DBRS: Hertz 3Q Results Higher on Cost Discipline and Fleet Efficiency Gains, Revenues Flat
Non-Bank Financial InstitutionsSummary:
• For 3Q15, Hertz reported net income of $237 million, up strongly from the year ago quarter period. Results benefited from good operating cost control and improved fleet efficiency.
• Revenue growth remains a challenge. Reported revenues were 5% lower year-on-year (YoY) at $3.0 billion, but were stable excluding foreign currency movements.
• DBRS’s Issuer Rating for The Hertz Corporation is BB (low), Stable trend.
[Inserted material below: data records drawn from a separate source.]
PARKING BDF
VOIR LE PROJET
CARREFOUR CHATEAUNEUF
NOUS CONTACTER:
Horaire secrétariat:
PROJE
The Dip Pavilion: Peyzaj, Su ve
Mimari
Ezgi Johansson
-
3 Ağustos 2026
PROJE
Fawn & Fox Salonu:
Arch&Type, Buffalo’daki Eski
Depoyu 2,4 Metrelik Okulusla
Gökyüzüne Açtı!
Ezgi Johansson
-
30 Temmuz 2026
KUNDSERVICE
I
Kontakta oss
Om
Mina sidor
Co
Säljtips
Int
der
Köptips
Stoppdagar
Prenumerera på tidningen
DBRS, Inc. (DBRS) views The Hertz Corporation’s (Hertz or the Company) 3Q15 underlying earnings as reflecting early progress in the Company’s efforts to improve financial performance, while also demonstrating that more work needs to be done, especially in achieving revenue expansion consistent with industry peers. For 3Q15, on a U.S. GAAP basis, Hertz generated net income of $237 million, up from $149 million a year ago. On an adjusted basis, Hertz reported net income of $226 million, an 11% improvement YoY, excluding such items as restructuring charges, non-cash debt charges, Hertz Equipment Rental Corporation (HERC) spin-off costs and acquisition related costs. DBRS considers the improved profitability as demonstrating that the benefits of actions taken by management to improve the financial performance of the Company are being realized.
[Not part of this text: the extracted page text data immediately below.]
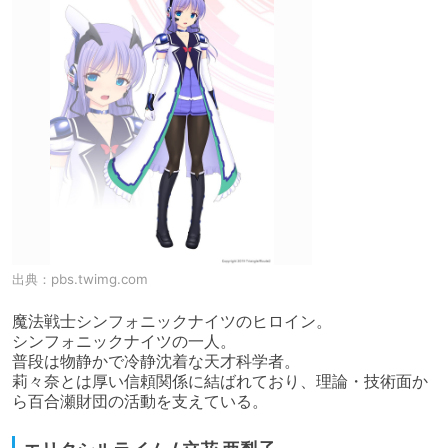
出典：
pbs.twimg.com
魔法戦士シンフォニックナイツのヒロイン。

シンフォニックナイツの一人。

普段は物静かで冷静沈着な天才科学者。

莉々奈とは厚い信頼関係に結ばれており、理論・技術面か
ら百合瀬財団の活動を支えている。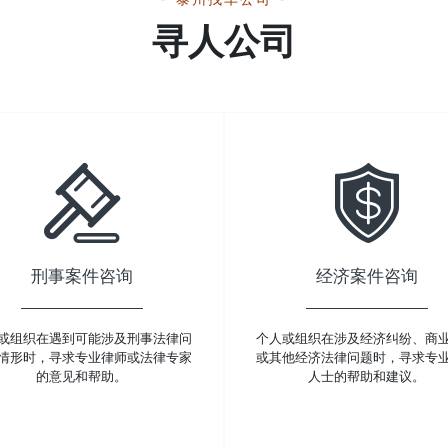
寻人公司
刑事案件咨询
经济案件咨询
或组织在遇到可能涉及刑事法律问
个人或组织在涉及经济纠纷、商
情形时，寻求专业律师或法律专家
或其他经济法律问题时，寻求专
的意见和帮助。
人士的帮助和建议。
Hertz continues to make progress in reducing its cost structure to be more efficient and better aligned with its operating environment. For the quarter, the Company’s direct operating expense and selling, general and administrative expenses as a percentage of revenue improved by 290 basis points (bps) from the year ago period to 61.2%. Lower maintenance expense as a result of the recent fleet refresh and reduced employee compensation expense as a result of headcount reductions were key contributors to the improved operating efficiency. Further, process enhancements resulted in a higher percentage of damage billed back to customers driving an improvement in net damage collections, also a primary contributor to lower operating expenses. As a result, to date, Hertz has realized more than $150 million of the Company’s $200 million full year 2015 target cost savings, and its annualized target of $300 million by end of 2016. Given the Company’s focus on removing further costs through 2016, DBRS anticipates that the operating efficiency ratio will continue to improve over the medium-term.
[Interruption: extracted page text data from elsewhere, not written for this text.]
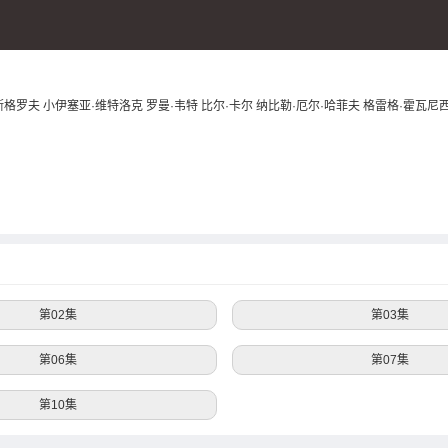
斯格罗夫
小伊塞亚·维特洛克
罗曼·韦特
比尔·卡尔
纳比勒·厄尔·哈菲夫
格雷格·霍瓦尼
第02集
第03集
第06集
第07集
第10集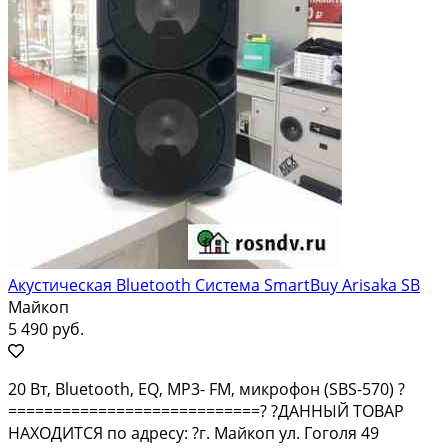
Акустическая Bluetooth Система SmartBuy Arisaka SB
Майкоп
5 490 руб.
20 Вт, Bluetooth, EQ, MP3- FM, микрофон (SBS-570) ?
============================? ?ДАННЫЙ ТОВАР
НАХОДИТСЯ по адресу: ?г. Майкоп ул. Гоголя 49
Strong used vehicle residual values as well as a higher percentage of non-program vehicles disposed of through alternative channels served to contain fleet costs. For the quarter, net fleet depreciation per month was $267 per unit for the U.S. fleet, just 1% higher YoY. Importantly, Hertz reported a 300 basis point YoY improvement in U.S. fleet efficiency (transaction days divided by available car days) to 83% in 3Q15, partially due to the Company’s decision to capture some of the benefits of the strong used vehicle market by reducing the size of the fleet ahead of the traditional autumn de-fleeting season.
While management’s actions to remove costs are providing early benefits to earnings, improving revenue growth is more of a challenge reflecting slowing commercial travel volumes, lower pricing in the on-airport market and the Company’s decision to reduce its presence in the U.S. off-airport market. Total revenues for the quarter were $3.0 billion, 5% lower YoY, but unchanged from the comparable period a year ago, excluding the impact of the strong U.S. dollar. DBRS notes that the revenue decline in U.S. Rental Car was primarily driven by the off-airport business reflecting store closures earlier in 2015 and reduced fleet allocation to the business. In the key U.S. on-airport market, revenue was flat as volume growth offset weakness in pricing. Heading into 2016, DBRS will look for the Company’s initiatives to expand revenue to begin to take hold and support continued solid earnings generation.
Positively, despite the lackluster revenue performance, Hertz’s U.S. Rental Car operating margins improved 236 bps from the year ago period to 16% as cost discipline offset revenue constraints. Meanwhile, International segment operating margins were up 509 bps to 24% on solid revenue expansion, on a constant currency basis, a 6% reduction in net depreciation per unit per month, and improved operating efficiency.
DBRS rates The Hertz Corporation’s Issuer Rating at BB (low) with a Stable trend.
Note:
All figures are in U.S. dollars unless otherwise noted.